**Extracted data:**
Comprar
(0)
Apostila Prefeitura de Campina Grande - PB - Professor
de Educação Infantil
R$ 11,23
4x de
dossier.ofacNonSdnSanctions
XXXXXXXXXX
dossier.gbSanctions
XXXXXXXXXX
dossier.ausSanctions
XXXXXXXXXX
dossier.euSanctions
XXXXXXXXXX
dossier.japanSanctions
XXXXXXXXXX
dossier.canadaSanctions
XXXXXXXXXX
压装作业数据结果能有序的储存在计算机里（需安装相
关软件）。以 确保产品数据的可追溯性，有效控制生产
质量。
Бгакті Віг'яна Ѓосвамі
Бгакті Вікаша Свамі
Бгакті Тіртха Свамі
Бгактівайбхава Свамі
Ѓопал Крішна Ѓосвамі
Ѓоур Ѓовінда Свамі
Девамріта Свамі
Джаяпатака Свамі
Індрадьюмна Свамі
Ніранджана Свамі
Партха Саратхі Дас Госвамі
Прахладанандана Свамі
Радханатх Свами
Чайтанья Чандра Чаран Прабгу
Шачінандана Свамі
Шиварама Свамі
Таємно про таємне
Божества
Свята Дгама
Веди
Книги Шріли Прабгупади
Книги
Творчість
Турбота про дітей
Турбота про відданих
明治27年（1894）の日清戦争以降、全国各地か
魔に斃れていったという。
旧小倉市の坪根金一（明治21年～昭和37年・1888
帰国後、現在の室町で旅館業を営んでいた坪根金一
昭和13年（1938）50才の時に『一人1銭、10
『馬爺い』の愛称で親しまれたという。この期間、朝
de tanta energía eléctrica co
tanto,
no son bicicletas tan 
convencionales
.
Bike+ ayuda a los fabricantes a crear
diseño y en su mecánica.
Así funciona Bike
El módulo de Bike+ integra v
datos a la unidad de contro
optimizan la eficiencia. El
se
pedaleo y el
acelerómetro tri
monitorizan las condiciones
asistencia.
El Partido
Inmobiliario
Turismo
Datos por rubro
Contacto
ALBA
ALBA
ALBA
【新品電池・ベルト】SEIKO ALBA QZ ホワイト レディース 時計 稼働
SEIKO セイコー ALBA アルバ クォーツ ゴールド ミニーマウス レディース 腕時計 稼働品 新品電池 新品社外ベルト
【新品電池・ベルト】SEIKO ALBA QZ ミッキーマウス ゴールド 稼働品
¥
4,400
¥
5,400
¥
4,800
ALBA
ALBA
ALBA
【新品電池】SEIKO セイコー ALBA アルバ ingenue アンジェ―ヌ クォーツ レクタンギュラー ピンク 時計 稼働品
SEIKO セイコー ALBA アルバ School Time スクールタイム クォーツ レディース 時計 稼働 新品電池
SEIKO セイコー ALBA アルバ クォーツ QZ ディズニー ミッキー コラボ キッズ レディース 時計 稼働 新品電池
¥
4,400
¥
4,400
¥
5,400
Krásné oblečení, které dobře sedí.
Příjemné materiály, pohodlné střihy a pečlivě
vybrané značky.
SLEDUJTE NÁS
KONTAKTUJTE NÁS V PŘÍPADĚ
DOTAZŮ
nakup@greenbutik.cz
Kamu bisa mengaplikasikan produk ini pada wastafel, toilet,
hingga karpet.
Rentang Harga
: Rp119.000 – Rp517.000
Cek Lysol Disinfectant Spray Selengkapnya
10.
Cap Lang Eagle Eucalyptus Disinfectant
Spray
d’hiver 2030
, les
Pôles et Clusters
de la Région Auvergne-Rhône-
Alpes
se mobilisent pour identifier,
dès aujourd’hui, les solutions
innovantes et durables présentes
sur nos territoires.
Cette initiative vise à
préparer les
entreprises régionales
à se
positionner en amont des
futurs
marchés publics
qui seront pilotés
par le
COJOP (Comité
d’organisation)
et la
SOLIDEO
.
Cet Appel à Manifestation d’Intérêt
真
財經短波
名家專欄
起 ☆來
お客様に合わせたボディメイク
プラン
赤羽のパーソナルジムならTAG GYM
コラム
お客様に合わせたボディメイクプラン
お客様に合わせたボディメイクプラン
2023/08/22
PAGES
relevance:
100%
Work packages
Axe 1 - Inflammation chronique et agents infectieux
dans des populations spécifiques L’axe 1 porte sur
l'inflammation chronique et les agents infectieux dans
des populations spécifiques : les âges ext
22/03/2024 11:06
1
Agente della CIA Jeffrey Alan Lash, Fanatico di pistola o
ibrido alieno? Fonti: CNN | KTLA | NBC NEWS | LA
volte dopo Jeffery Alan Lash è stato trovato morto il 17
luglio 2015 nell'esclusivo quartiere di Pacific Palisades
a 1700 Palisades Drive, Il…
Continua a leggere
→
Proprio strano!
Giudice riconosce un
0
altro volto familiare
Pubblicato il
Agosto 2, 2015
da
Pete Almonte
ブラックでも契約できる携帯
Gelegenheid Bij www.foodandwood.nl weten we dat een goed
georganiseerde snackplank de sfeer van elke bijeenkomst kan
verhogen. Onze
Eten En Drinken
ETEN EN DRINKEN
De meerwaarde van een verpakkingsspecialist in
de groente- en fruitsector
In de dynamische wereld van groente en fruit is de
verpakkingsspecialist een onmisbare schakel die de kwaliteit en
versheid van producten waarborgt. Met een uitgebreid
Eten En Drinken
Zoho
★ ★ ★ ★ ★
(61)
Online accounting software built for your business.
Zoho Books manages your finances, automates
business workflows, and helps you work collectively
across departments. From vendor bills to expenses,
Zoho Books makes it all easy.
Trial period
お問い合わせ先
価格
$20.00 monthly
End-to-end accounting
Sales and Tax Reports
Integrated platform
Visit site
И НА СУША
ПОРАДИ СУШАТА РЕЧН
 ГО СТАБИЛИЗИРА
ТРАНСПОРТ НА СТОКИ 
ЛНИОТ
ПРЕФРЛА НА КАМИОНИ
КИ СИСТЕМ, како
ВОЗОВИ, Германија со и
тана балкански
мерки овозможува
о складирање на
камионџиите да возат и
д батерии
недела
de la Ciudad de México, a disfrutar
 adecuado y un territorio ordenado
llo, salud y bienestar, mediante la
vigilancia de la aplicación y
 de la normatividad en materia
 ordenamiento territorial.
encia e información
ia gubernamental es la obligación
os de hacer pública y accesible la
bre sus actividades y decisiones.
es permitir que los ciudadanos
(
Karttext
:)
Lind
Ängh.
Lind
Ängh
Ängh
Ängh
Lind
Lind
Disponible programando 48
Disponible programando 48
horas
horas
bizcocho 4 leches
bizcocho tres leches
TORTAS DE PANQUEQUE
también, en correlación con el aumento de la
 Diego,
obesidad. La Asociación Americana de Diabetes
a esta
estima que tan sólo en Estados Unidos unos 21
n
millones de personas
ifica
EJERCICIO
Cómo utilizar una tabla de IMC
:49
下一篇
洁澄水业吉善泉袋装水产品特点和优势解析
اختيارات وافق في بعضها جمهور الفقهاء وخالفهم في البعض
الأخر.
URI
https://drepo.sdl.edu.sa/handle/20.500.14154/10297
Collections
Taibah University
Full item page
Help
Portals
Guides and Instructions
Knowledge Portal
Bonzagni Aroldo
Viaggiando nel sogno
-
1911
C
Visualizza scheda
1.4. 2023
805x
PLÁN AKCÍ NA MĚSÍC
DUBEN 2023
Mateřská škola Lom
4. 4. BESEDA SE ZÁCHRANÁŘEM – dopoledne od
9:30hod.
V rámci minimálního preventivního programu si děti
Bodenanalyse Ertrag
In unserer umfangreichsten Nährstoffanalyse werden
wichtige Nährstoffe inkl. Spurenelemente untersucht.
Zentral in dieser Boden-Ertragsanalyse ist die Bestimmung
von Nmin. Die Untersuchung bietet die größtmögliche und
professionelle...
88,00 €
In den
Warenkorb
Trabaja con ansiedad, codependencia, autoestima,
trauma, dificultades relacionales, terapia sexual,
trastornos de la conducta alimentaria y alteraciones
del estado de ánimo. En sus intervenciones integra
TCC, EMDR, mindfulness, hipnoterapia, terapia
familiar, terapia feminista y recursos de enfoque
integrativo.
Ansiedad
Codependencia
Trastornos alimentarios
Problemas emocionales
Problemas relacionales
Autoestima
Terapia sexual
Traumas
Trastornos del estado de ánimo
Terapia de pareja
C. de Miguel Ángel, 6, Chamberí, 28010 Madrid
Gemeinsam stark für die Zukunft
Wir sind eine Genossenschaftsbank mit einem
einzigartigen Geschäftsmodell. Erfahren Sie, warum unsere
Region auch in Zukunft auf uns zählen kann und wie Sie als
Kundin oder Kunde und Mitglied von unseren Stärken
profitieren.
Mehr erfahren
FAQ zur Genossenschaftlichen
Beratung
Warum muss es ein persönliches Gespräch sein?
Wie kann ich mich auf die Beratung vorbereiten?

**Problem to solve:**
Show each line of the material above where "Lash" occurs.

**Answer to the problem:**
Agente della CIA Jeffrey Alan Lash, Fanatico di pistola o
volte dopo Jeffery Alan Lash è stato trovato morto il 17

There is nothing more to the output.